Docker image built with elasticsearch-oss tar and not opendistro rpms


Looking at the opensitro elasticsearch docker images build steps -
opendistro-build/Dockerfile.j2 at main · opendistro-for-elasticsearch/opendistro-build · GitHub,
I notice the dockerfile installs the elasticsearch-oss tar and then the standalone opendistro plugins are installed.
Instead, if the opendistroforelasticsearch rpm was installed directly in the image, then all the plugins would be already part of it. Similar case with kibana docker image.

Wanting to know if there are any potential benefits of building docker images with elasticsearch tar & standalone plugins? Is there a specific reason for going with that approach? Any inputs would be appreciated.

Hi @shivani,

It is a bit more complicated to run rpm distros as a service inside a docker container considering you need to also take care of a service manager such as systemd integration.
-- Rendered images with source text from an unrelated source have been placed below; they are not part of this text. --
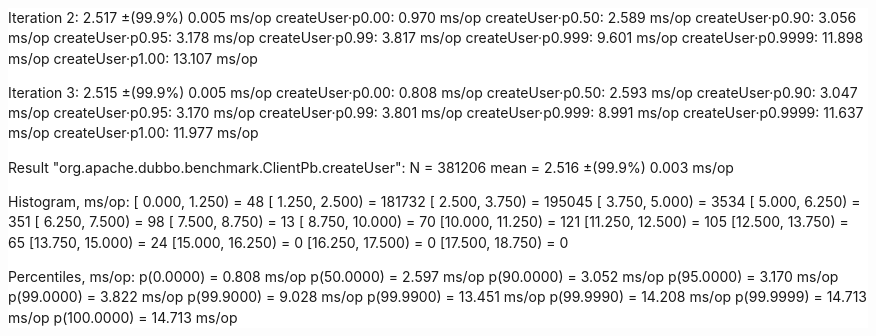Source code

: Iteration   2: 2.517 ±(99.9%) 0.005 ms/op
                 createUser·p0.00:   0.970 ms/op
                 createUser·p0.50:   2.589 ms/op
                 createUser·p0.90:   3.056 ms/op
                 createUser·p0.95:   3.178 ms/op
                 createUser·p0.99:   3.817 ms/op
                 createUser·p0.999:  9.601 ms/op
                 createUser·p0.9999: 11.898 ms/op
                 createUser·p1.00:   13.107 ms/op

Iteration   3: 2.515 ±(99.9%) 0.005 ms/op
                 createUser·p0.00:   0.808 ms/op
                 createUser·p0.50:   2.593 ms/op
                 createUser·p0.90:   3.047 ms/op
                 createUser·p0.95:   3.170 ms/op
                 createUser·p0.99:   3.801 ms/op
                 createUser·p0.999:  8.991 ms/op
                 createUser·p0.9999: 11.637 ms/op
                 createUser·p1.00:   11.977 ms/op



Result "org.apache.dubbo.benchmark.ClientPb.createUser":
  N = 381206
  mean =      2.516 ±(99.9%) 0.003 ms/op

  Histogram, ms/op:
    [ 0.000,  1.250) = 48 
    [ 1.250,  2.500) = 181732 
    [ 2.500,  3.750) = 195045 
    [ 3.750,  5.000) = 3534 
    [ 5.000,  6.250) = 351 
    [ 6.250,  7.500) = 98 
    [ 7.500,  8.750) = 13 
    [ 8.750, 10.000) = 70 
    [10.000, 11.250) = 121 
    [11.250, 12.500) = 105 
    [12.500, 13.750) = 65 
    [13.750, 15.000) = 24 
    [15.000, 16.250) = 0 
    [16.250, 17.500) = 0 
    [17.500, 18.750) = 0 

  Percentiles, ms/op:
      p(0.0000) =      0.808 ms/op
     p(50.0000) =      2.597 ms/op
     p(90.0000) =      3.052 ms/op
     p(95.0000) =      3.170 ms/op
     p(99.0000) =      3.822 ms/op
     p(99.9000) =      9.028 ms/op
     p(99.9900) =     13.451 ms/op
     p(99.9990) =     14.208 ms/op
     p(99.9999) =     14.713 ms/op
    p(100.0000) =     14.713 ms/op

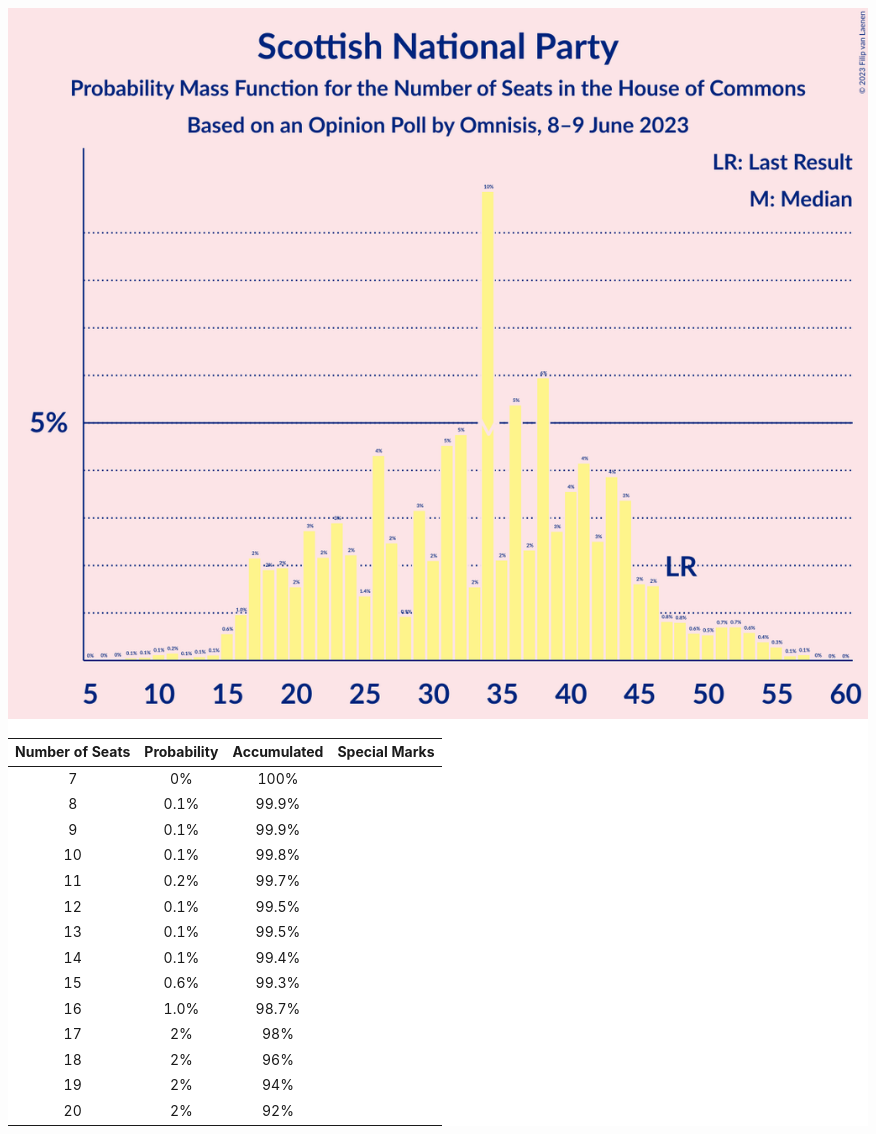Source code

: ![Graph with seats probability mass function not yet produced](2023-06-09-Omnisis-seats-pmf-scottishnationalparty.png "Seats Probability Mass Function")

| Number of Seats | Probability | Accumulated | Special Marks |
|:---------------:|:-----------:|:-----------:|:-------------:|
| 7 | 0% | 100% |  |
| 8 | 0.1% | 99.9% |  |
| 9 | 0.1% | 99.9% |  |
| 10 | 0.1% | 99.8% |  |
| 11 | 0.2% | 99.7% |  |
| 12 | 0.1% | 99.5% |  |
| 13 | 0.1% | 99.5% |  |
| 14 | 0.1% | 99.4% |  |
| 15 | 0.6% | 99.3% |  |
| 16 | 1.0% | 98.7% |  |
| 17 | 2% | 98% |  |
| 18 | 2% | 96% |  |
| 19 | 2% | 94% |  |
| 20 | 2% | 92% |  |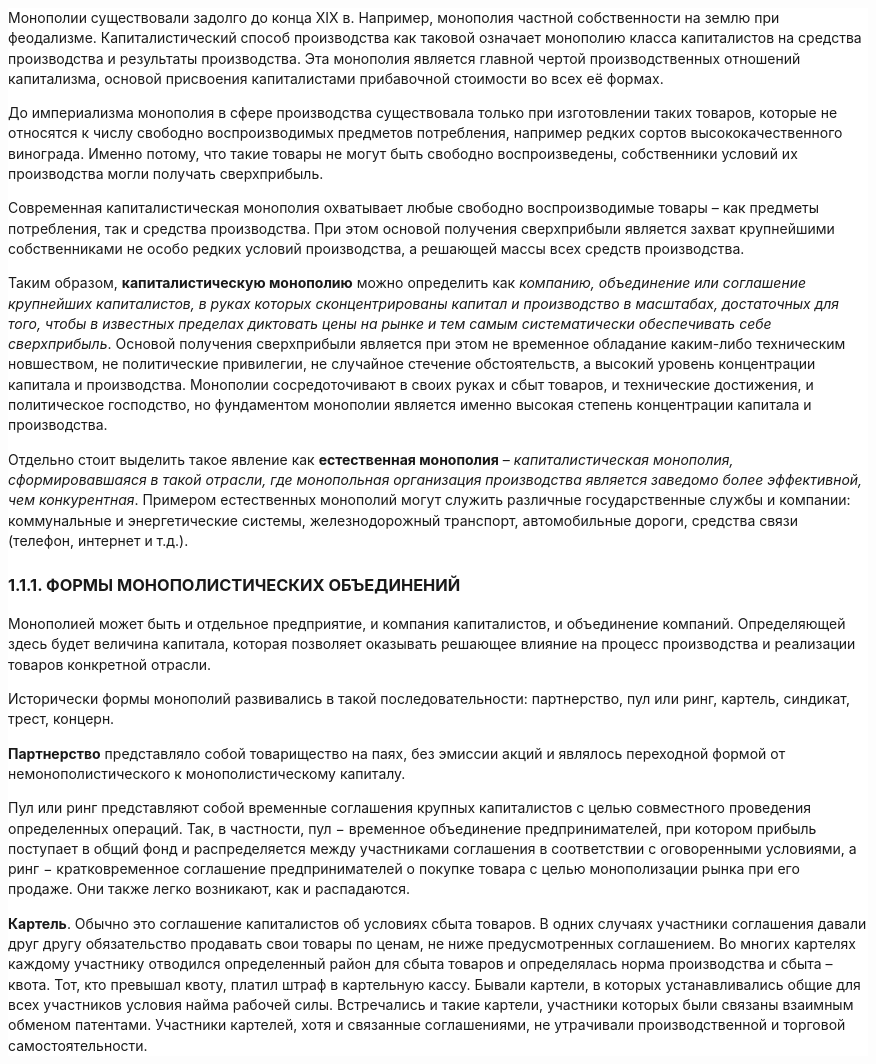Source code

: Монополии существовали задолго до конца XIX в. Например, монополия частной собственности на землю при феодализме. Капиталистический способ производства как таковой означает монополию класса капиталистов на средства производства и результаты производства. Эта монополия является главной чертой производственных отношений капитализма, основой присвоения капиталистами прибавочной стоимости во всех её формах.

До империализма монополия в сфере производства существовала только при изготовлении таких товаров, которые не относятся к числу свободно воспроизводимых предметов потребления, например редких сортов высококачественного винограда. Именно потому, что такие товары не могут быть свободно воспроизведены, собственники условий их производства могли получать сверхприбыль.

Современная капиталистическая монополия охватывает любые свободно воспроизводимые товары – как предметы потребления, так и средства производства. При этом основой получения сверхприбыли является захват крупнейшими собственниками не особо редких условий производства, а решающей массы всех средств производства.

Таким образом, **капиталистическую монополию** можно определить как *компанию, объединение или соглашение крупнейших капиталистов, в руках которых сконцентрированы капитал и производство в масштабах, достаточных для того, чтобы в известных пределах диктовать цены на рынке и тем самым систематически обеспечивать себе сверхприбыль*. Основой получения сверхприбыли является при этом не временное обладание каким-либо техническим новшеством, не политические привилегии, не случайное стечение обстоятельств, а высокий уровень концентрации капитала и производства. Монополии сосредоточивают в своих руках и сбыт товаров, и технические достижения, и политическое господство, но фундаментом монополии является именно высокая степень концентрации капитала и производства.

Отдельно стоит выделить такое явление как **естественная монополия** – *капиталистическая монополия, сформировавшаяся в такой отрасли, где монопольная организация производства является заведомо более эффективной, чем конкурентная*. Примером естественных монополий могут служить различные государственные службы и компании: коммунальные и энергетические системы, железнодорожный транспорт, автомобильные дороги, средства связи (телефон, интернет и т.д.).

### 1.1.1. ФОРМЫ МОНОПОЛИСТИЧЕСКИХ ОБЪЕДИНЕНИЙ

Монополией может быть и отдельное предприятие, и компания капиталистов, и объединение компаний. Определяющей здесь будет величина капитала, которая позволяет оказывать решающее влияние на процесс производства и реализации товаров конкретной отрасли.

Исторически формы монополий развивались в такой последовательности: партнерство, пул или ринг, картель, синдикат, трест, концерн.

**Партнерство** представляло собой товарищество на паях, без эмиссии акций и являлось переходной формой от немонополистического к монополистическому капиталу.

Пул или ринг представляют собой временные соглашения крупных капиталистов с целью совместного проведения определенных операций. Так, в частности, пул − временное объединение предпринимателей, при котором прибыль поступает в общий фонд и распределяется между участниками соглашения в соответствии с оговоренными условиями, а ринг − кратковременное соглашение предпринимателей о покупке товара с целью монополизации рынка при его продаже. Они также легко возникают, как и распадаются.

**Картель**. Обычно это соглашение капиталистов об условиях сбыта товаров. В одних случаях участники соглашения давали друг другу обязательство продавать свои товары по ценам, не ниже предусмотренных соглашением. Во многих картелях каждому участнику отводился определенный район для сбыта товаров и определялась норма производства и сбыта – квота. Тот, кто превышал квоту, платил штраф в картельную кассу. Бывали картели, в которых устанавливались общие для всех участников условия найма рабочей силы. Встречались и такие картели, участники которых были связаны взаимным обменом патентами. Участники картелей, хотя и связанные соглашениями, не утрачивали производственной и торговой самостоятельности.
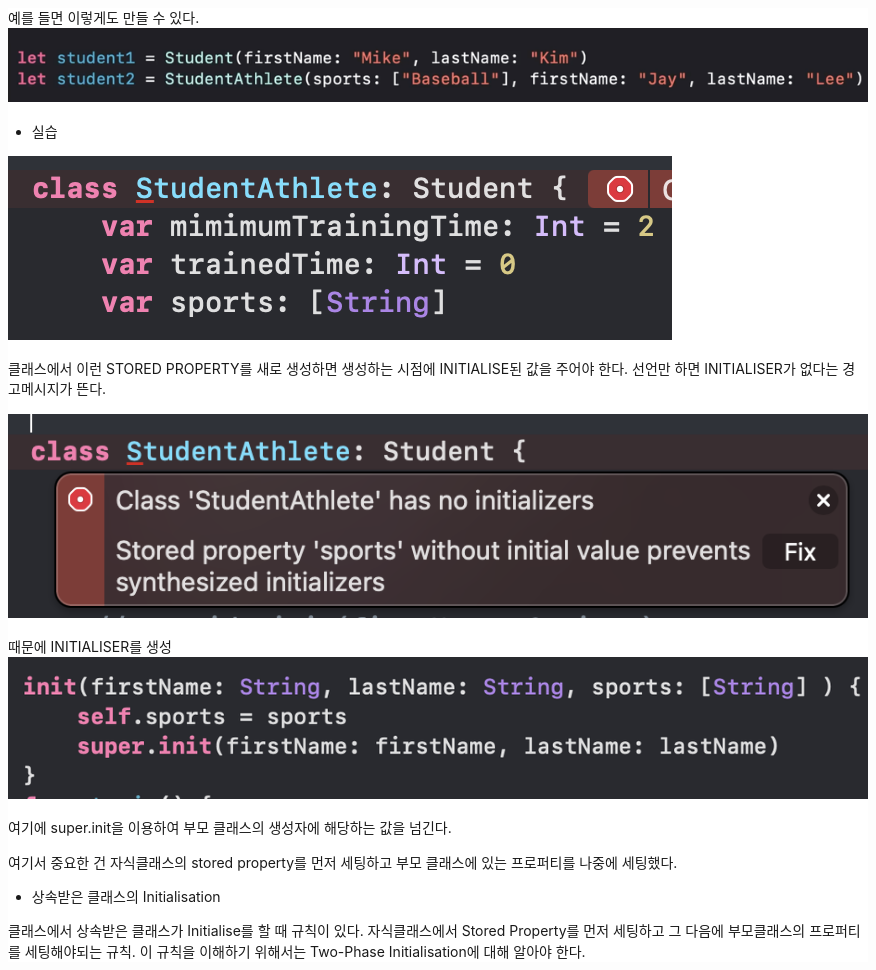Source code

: 예를 들면 이렇게도 만들 수 있다. 
![iOS 강의-ch8  Class-01~07-32](images/iOS%20강의-ch8%20%20Class-01~07-32.png)

- 실습 

![iOS 강의-ch8  Class-01~07-33](images/iOS%20강의-ch8%20%20Class-01~07-33.png)

클래스에서 이런 STORED PROPERTY를 새로 생성하면 생성하는 시점에 INITIALISE된 값을 주어야 한다. 선언만 하면 INITIALISER가 없다는 경고메시지가 뜬다. 

![iOS 강의-ch8  Class-01~07-34](images/iOS%20강의-ch8%20%20Class-01~07-34.png)

때문에 INITIALISER를 생성 
![iOS 강의-ch8  Class-01~07-35](images/iOS%20강의-ch8%20%20Class-01~07-35.png)

여기에 super.init을 이용하여 부모 클래스의 생성자에 해당하는 값을 넘긴다. 

여기서 중요한 건 자식클래스의 stored property를 먼저 세팅하고 부모 클래스에 있는 프로퍼티를 나중에 세팅했다. 

* 상속받은 클래스의 Initialisation

클래스에서 상속받은 클래스가 Initialise를 할 때 규칙이 있다. 자식클래스에서 Stored Property를 먼저 세팅하고 그 다음에 부모클래스의 프로퍼티를 세팅해야되는 규칙. 이 규칙을 이해하기 위해서는 Two-Phase Initialisation에 대해 알아야 한다. 
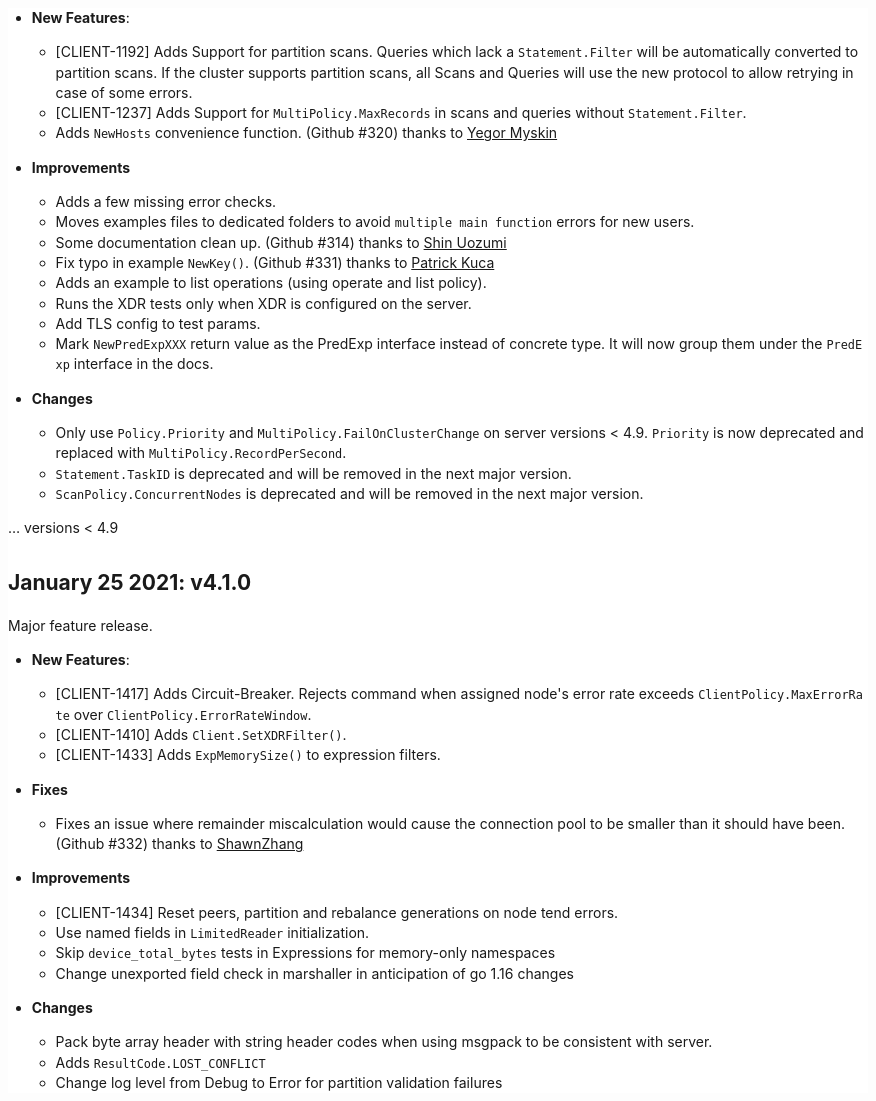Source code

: - **New Features**:

  - [CLIENT-1192] Adds Support for partition scans. Queries which lack a `Statement.Filter` will be automatically converted to partition scans. If the cluster supports partition scans, all Scans and Queries will use the new protocol to allow retrying in case of some errors.
  - [CLIENT-1237] Adds Support for `MultiPolicy.MaxRecords` in scans and queries without `Statement.Filter`.
  - Adds `NewHosts` convenience function. (Github #320) thanks to [Yegor Myskin](https://github.com/un000)

- **Improvements**

  - Adds a few missing error checks.
  - Moves examples files to dedicated folders to avoid `multiple main function` errors for new users.
  - Some documentation clean up. (Github #314) thanks to [Shin Uozumi](https://github.com/sinozu)
  - Fix typo in example `NewKey()`. (Github #331) thanks to [Patrick Kuca](https://github.com/pkuca)
  - Adds an example to list operations (using operate and list policy).
  - Runs the XDR tests only when XDR is configured on the server.
  - Add TLS config to test params.
  - Mark `NewPredExpXXX` return value as the PredExp interface instead of concrete type. It will now group them under the `PredExp` interface in the docs.

- **Changes**
  - Only use `Policy.Priority` and `MultiPolicy.FailOnClusterChange` on server versions < 4.9. `Priority` is now deprecated and replaced with `MultiPolicy.RecordPerSecond`.
  - `Statement.TaskID` is deprecated and will be removed in the next major version.
  - `ScanPolicy.ConcurrentNodes` is deprecated and will be removed in the next major version.

… versions < 4.9

## January 25 2021: v4.1.0

Major feature release.

- **New Features**:

  - [CLIENT-1417] Adds Circuit-Breaker. Rejects command when assigned node's error rate exceeds `ClientPolicy.MaxErrorRate` over `ClientPolicy.ErrorRateWindow`.
  - [CLIENT-1410] Adds `Client.SetXDRFilter()`.
  - [CLIENT-1433] Adds `ExpMemorySize()` to expression filters.

- **Fixes**

  - Fixes an issue where remainder miscalculation would cause the connection pool to be smaller than it should have been. (Github #332) thanks to [ShawnZhang](https://github.com/xqzhang2015)

- **Improvements**

  - [CLIENT-1434] Reset peers, partition and rebalance generations on node tend errors.
  - Use named fields in `LimitedReader` initialization.
  - Skip `device_total_bytes` tests in Expressions for memory-only namespaces
  - Change unexported field check in marshaller in anticipation of go 1.16 changes

- **Changes**

  - Pack byte array header with string header codes when using msgpack to be consistent with server.
  - Adds `ResultCode.LOST_CONFLICT`
  - Change log level from Debug to Error for partition validation failures
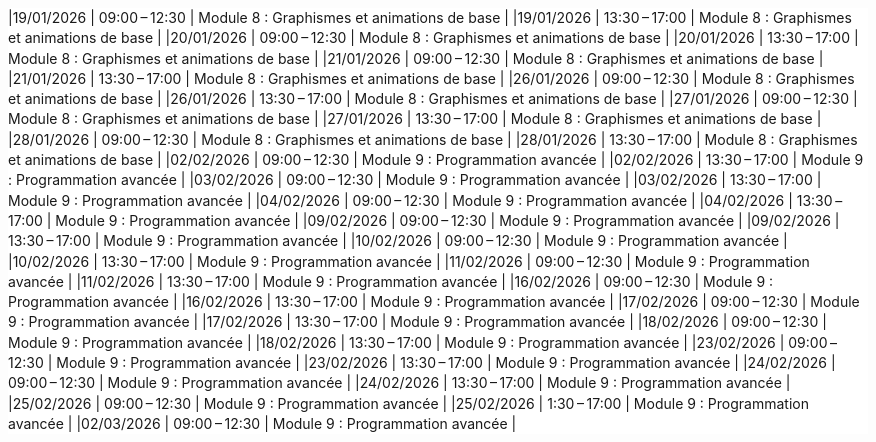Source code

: |19/01/2026 | 09:00 – 12:30 | Module 8 : Graphismes et animations de base |
|19/01/2026 | 13:30 – 17:00 | Module 8 : Graphismes et animations de base |
|20/01/2026 | 09:00 – 12:30 | Module 8 : Graphismes et animations de base |
|20/01/2026 | 13:30 – 17:00 | Module 8 : Graphismes et animations de base |
|21/01/2026 | 09:00 – 12:30 | Module 8 : Graphismes et animations de base |
|21/01/2026 | 13:30 – 17:00 | Module 8 : Graphismes et animations de base |
|26/01/2026 | 09:00 – 12:30 | Module 8 : Graphismes et animations de base |
|26/01/2026 | 13:30 – 17:00 | Module 8 : Graphismes et animations de base |
|27/01/2026 | 09:00 – 12:30 | Module 8 : Graphismes et animations de base |
|27/01/2026 | 13:30 – 17:00 | Module 8 : Graphismes et animations de base |
|28/01/2026 | 09:00 – 12:30 | Module 8 : Graphismes et animations de base |
|28/01/2026 | 13:30 – 17:00 | Module 8 : Graphismes et animations de base |
|02/02/2026 | 09:00 – 12:30 | Module 9 : Programmation avancée |
|02/02/2026 | 13:30 – 17:00 | Module 9 : Programmation avancée |
|03/02/2026 | 09:00 – 12:30 | Module 9 : Programmation avancée |
|03/02/2026 | 13:30 – 17:00 | Module 9 : Programmation avancée |
|04/02/2026 | 09:00 – 12:30 | Module 9 : Programmation avancée |
|04/02/2026 | 13:30 – 17:00 | Module 9 : Programmation avancée |
|09/02/2026 | 09:00 – 12:30 | Module 9 : Programmation avancée |
|09/02/2026 | 13:30 – 17:00 | Module 9 : Programmation avancée |
|10/02/2026 | 09:00 – 12:30 | Module 9 : Programmation avancée |
|10/02/2026 | 13:30 – 17:00 | Module 9 : Programmation avancée |
|11/02/2026 | 09:00 – 12:30 | Module 9 : Programmation avancée |
|11/02/2026 | 13:30 – 17:00 | Module 9 : Programmation avancée |
|16/02/2026 | 09:00 – 12:30 | Module 9 : Programmation avancée |
|16/02/2026 | 13:30 – 17:00 | Module 9 : Programmation avancée |
|17/02/2026 | 09:00 – 12:30 | Module 9 : Programmation avancée |
|17/02/2026 | 13:30 – 17:00 | Module 9 : Programmation avancée |
|18/02/2026 | 09:00 – 12:30 | Module 9 : Programmation avancée |
|18/02/2026 | 13:30 – 17:00 | Module 9 : Programmation avancée |
|23/02/2026 | 09:00 – 12:30 | Module 9 : Programmation avancée |
|23/02/2026 | 13:30 – 17:00 | Module 9 : Programmation avancée |
|24/02/2026 | 09:00 – 12:30 | Module 9 : Programmation avancée |
|24/02/2026 | 13:30 – 17:00 | Module 9 : Programmation avancée |
|25/02/2026 | 09:00 – 12:30 | Module 9 : Programmation avancée |
|25/02/2026 | 1:30 – 17:00 | Module 9 : Programmation avancée |
|02/03/2026 | 09:00 – 12:30 | Module 9 : Programmation avancée |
It is much easier and more lightweight to use standalone tarball/zip version of the distro to create the docker image. Plus, it allows much easier customization going on.

Do you have any specific reason that you want rpm distros in docker? Thanks.

Hi @zhujiaxi,
Many thanks for your response. I now understand why tarball was preferred over rpm in the docker image.
However, opendistro also builds tarballs for elasticsearch & kibana -


I actually intend to understand why opendistro tarballs are not directly used in building the docker images instead of elasticsearch & kibana oss tarballs.
Using opendistro tars would have included all odfe plugins already and would not require install of all standalone plugins as done currently in Dockerfile.

Is there a specific reason for going with that approach and do you see some technical benefits here?

Hi @shivani, the ODFE tarball distro is using “elasticsearch & kibana oss tarballs” under the hood anyway.

The initial decision to “repeat the process and install the plugins again instead of pulling the ODFE tarball in docker image” is with historical reasons, but mainly to allow us to add more customization in the dockerfile so we can provide an image that works on the go. On the contrary, the tarball distro is very barebone, which is more suitable for advanced users, and requires many manual configures.

The initial build methods are created about a little over a year ago, and it is quite simple/small in size and scale at the time. We are in the process of recreating the build process to make sure it is simpler, easier, and more stable on the go.

Until we commit the new process, we will just keep this approach. Thanks for your suggestions.